Saturday, June 25, 2016

Heres The Truth...Finally!

Here's the truth about who I REALLY am...

I'm the product of a big no no back in the 60s...you know...the free love era. Because of this I have had to suffer my whole life since people chose to lie to me. It wasn't pleasant to feel what I had to feel watching my sister get the love and attention from "our" daddy....all the shopping sprees he took her on and when they got back...I had to carry her bags in the house. Nothing there for me at all. I remember for my 1st year of high school all I got was a pair of cheap ass tennis playing shoes...remember those...canvass...I was the laughing stock at school. BTW...I bought them myself with the $11.00  I had in the bank. Then when I was sent to Florida to stay with my grandparents Grandma made me pants out of curtains. Truth is my sister was a heavy girl and I was the looker of the two of us. Believe me when I say it only caused more problems throughout my life. I have spent most of my life alone.

 Mom....she used me as a punching bag.  My sister was used like a chess piece...manipulation.

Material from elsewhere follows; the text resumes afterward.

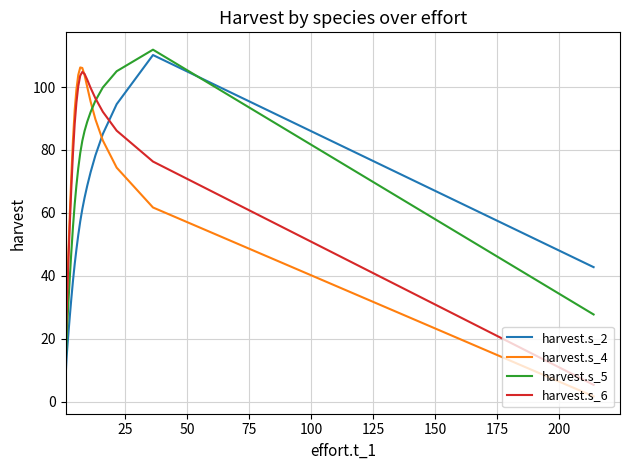

How many lines are shown in the chart?

4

My mothers parents owned a bar and her husband was a truck driver so she had plenty of free time to do what ever (if you get my drift). My mother was very beautiful outside and all the men noticed her. She knew it too. So many stories I could tell you.

It wasn't hard to notice while growing up that the family didn't pay much attention to me except for punishment time. My mother used to make me stand in the middle of the living room and have her dog Elmer attack me ripping my clothes off and leaving teeth marks all over me. She also used to move all the furniture in the living room back and her and her little brother would have me and my big sister fight in the middle of the room. My mother wanted to see me get beat up for some reason.

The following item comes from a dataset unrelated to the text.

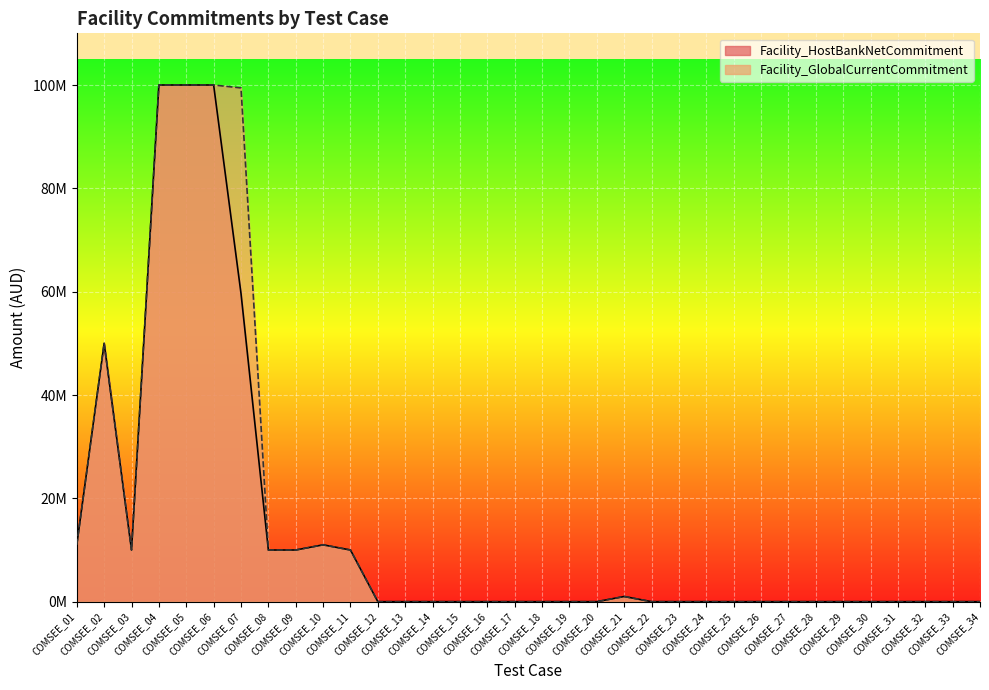

Reading right to left, list all the values displayed in this chart.

Facility_HostBankNetCommitment: COMSEE_34=0.0	COMSEE_33=0.0	COMSEE_32=0.0	COMSEE_31=0.0	COMSEE_30=0.0	COMSEE_29=0.0	COMSEE_28=0.0	COMSEE_27=0.0	COMSEE_26=0.0	COMSEE_25=0.0	COMSEE_24=0.0	COMSEE_23=0.0	COMSEE_22=0.0	COMSEE_21=1000000.0	COMSEE_20=0.0	COMSEE_19=0.0	COMSEE_18=0.0	COMSEE_17=0.0	COMSEE_16=0.0	COMSEE_15=0.0	COMSEE_14=0.0	COMSEE_13=0.0	COMSEE_12=0.0	COMSEE_11=10000000.0	COMSEE_10=11000000.0	COMSEE_09=10000000.0	COMSEE_08=10000000.0	COMSEE_07=59658592.0	COMSEE_06=100000000.0	COMSEE_05=100000000.0	COMSEE_04=100000000.0	COMSEE_03=10000000.0	COMSEE_02=50000000.0	COMSEE_01=11000000.0
Facility_GlobalCurrentCommitment: COMSEE_34=0.0	COMSEE_33=0.0	COMSEE_32=0.0	COMSEE_31=0.0	COMSEE_30=0.0	COMSEE_29=0.0	COMSEE_28=0.0	COMSEE_27=0.0	COMSEE_26=0.0	COMSEE_25=0.0	COMSEE_24=0.0	COMSEE_23=0.0	COMSEE_22=0.0	COMSEE_21=1000000.0	COMSEE_20=0.0	COMSEE_19=0.0	COMSEE_18=0.0	COMSEE_17=0.0	COMSEE_16=0.0	COMSEE_15=0.0	COMSEE_14=0.0	COMSEE_13=0.0	COMSEE_12=0.0	COMSEE_11=10000000.0	COMSEE_10=11000000.0	COMSEE_09=10000000.0	COMSEE_08=10000000.0	COMSEE_07=99430986.6	COMSEE_06=100000000.0	COMSEE_05=100000000.0	COMSEE_04=100000000.0	COMSEE_03=10000000.0	COMSEE_02=50000000.0	COMSEE_01=11000000.0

I wish she was alive today because I want her to face me! They say what doesn't kill you makes you stronger...hmmm...being thrown down the cellar stairs in the pitch blackness, thrown down the 2nd floor stairs, head split open on the crystal front door knob a few times, head split open with an old fashioned nut bowl with cracker and picks, and many other things. Then when she did that shit to me her little brother Joe would come over and thrash me even more for making his big sister cry.

Who am I?...the throw away kid, the outcast, the product of a cheating wife. If you saw me out there you would think I was well put together in about every way. You would never know by looking at me how I was raised and treated. I have been to college, and I speak perfect English with a professional tone. Hey, I am English! My mother married a German man so my sister is German but I have found out I am English. My bio father is 100% with no mix at all. That explains why my sister and I look so different. Turns out that I also have a younger sister and a brother as well. My little half sister looks alot like me!!! My father also wears my face!!! Finally...someone who looks like me. I always wondered why no one in my entire family looked anything like me...no cousins, aunts or uncles...no one...not on "daddys" side of the family. That would be because he wasn't my father.

People seem to think something like this would have little affect on a person but thats not true.

to be cont'd

1 comment:

  1. How you are treated as a child DOES define who you become as an adult!